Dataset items

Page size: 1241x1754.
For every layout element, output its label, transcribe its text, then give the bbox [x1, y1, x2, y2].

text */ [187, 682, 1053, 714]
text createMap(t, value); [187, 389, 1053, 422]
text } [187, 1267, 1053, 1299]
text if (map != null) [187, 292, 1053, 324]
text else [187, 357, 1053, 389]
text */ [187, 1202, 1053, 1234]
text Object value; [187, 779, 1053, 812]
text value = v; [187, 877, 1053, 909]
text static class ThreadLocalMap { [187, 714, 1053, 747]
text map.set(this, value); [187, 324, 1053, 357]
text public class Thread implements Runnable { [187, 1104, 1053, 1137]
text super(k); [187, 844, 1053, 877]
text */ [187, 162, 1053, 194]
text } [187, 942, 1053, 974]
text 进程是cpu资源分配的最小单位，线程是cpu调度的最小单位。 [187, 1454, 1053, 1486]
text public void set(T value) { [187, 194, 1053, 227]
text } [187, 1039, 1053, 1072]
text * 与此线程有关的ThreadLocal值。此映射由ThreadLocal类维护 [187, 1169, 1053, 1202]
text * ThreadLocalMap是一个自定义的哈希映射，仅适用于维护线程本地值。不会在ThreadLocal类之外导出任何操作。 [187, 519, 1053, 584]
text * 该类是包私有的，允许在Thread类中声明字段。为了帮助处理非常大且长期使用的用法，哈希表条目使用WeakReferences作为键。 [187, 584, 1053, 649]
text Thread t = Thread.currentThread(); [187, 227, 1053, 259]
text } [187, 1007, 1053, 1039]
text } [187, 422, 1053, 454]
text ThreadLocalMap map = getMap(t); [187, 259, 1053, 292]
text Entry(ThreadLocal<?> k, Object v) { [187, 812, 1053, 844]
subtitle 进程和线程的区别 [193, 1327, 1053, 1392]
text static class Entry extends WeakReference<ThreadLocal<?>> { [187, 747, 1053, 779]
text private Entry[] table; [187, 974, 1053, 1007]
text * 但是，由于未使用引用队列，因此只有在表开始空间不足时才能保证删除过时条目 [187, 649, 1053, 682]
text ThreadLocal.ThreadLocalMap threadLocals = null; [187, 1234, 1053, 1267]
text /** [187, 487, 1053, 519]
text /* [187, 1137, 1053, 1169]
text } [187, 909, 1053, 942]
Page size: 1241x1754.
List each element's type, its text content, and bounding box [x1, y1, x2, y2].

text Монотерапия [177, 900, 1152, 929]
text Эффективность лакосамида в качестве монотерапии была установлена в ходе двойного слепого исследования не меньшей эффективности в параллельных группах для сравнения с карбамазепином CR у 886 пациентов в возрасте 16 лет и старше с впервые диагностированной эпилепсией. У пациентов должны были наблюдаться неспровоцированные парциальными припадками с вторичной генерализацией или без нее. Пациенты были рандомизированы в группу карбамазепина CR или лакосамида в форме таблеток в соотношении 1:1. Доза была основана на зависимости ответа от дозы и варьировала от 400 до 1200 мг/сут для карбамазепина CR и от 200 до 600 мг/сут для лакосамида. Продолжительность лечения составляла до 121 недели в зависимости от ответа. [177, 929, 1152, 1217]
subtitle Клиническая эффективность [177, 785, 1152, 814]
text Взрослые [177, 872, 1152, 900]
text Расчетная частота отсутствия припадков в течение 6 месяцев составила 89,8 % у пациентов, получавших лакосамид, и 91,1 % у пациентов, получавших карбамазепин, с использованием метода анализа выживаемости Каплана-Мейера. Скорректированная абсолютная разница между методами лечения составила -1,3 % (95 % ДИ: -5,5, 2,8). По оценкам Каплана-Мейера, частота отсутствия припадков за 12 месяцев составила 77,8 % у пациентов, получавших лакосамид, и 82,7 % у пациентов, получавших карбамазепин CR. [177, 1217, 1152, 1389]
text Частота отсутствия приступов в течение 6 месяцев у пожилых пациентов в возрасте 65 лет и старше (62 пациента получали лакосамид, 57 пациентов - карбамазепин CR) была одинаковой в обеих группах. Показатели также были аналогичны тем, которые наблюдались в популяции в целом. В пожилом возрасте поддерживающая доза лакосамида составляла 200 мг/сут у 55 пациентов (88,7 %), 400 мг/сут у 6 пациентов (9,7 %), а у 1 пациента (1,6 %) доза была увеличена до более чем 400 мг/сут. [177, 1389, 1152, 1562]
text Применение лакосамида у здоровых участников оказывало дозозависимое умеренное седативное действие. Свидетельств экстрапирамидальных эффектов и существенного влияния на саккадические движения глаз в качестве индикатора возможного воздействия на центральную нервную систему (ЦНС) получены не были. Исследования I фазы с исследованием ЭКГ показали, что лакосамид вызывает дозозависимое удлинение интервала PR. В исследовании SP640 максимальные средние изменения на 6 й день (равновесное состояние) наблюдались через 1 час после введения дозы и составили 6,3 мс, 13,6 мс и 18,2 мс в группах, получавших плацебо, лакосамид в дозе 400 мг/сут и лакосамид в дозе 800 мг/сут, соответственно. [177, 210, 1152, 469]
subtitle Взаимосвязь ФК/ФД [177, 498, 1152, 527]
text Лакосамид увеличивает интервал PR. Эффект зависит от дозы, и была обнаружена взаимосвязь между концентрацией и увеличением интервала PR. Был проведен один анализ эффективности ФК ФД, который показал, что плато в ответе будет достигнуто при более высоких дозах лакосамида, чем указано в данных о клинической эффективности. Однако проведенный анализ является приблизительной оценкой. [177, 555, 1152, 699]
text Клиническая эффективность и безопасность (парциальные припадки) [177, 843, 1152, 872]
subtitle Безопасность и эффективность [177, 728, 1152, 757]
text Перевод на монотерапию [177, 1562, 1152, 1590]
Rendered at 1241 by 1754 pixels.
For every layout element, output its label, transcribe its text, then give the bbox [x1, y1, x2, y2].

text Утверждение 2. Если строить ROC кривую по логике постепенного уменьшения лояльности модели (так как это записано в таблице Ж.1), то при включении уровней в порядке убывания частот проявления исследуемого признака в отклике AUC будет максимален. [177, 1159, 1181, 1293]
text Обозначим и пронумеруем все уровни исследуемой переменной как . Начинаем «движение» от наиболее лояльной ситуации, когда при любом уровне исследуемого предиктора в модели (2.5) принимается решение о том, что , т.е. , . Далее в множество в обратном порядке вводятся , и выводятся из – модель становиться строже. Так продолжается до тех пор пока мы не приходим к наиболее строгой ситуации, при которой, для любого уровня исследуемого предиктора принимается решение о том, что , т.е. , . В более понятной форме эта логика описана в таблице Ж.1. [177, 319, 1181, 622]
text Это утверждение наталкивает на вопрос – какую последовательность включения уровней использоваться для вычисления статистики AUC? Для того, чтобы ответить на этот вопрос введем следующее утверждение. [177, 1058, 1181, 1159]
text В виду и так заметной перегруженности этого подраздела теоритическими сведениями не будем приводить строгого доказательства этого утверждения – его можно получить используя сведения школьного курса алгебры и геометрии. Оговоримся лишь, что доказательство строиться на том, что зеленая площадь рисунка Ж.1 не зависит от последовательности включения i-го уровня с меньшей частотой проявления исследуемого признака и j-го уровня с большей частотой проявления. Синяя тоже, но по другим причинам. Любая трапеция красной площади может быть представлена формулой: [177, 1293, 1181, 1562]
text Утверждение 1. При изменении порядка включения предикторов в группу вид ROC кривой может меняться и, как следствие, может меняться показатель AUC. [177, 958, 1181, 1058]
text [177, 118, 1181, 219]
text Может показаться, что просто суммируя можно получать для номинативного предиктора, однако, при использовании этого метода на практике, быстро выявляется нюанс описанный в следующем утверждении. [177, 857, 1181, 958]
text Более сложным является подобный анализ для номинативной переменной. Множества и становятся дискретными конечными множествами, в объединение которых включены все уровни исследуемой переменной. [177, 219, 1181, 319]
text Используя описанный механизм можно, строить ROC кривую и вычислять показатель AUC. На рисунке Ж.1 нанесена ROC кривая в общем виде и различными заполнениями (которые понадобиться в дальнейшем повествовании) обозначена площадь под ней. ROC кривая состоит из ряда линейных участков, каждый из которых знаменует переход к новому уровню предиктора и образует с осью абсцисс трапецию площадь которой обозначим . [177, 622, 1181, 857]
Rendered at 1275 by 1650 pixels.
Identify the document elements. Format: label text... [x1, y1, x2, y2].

_Prompt_:
Show every line above in which the word "Rendered" occurs.

_Answer space_:
Rendered at 1241 by 1754 pixels.
Rendered at 1275 by 1650 pixels.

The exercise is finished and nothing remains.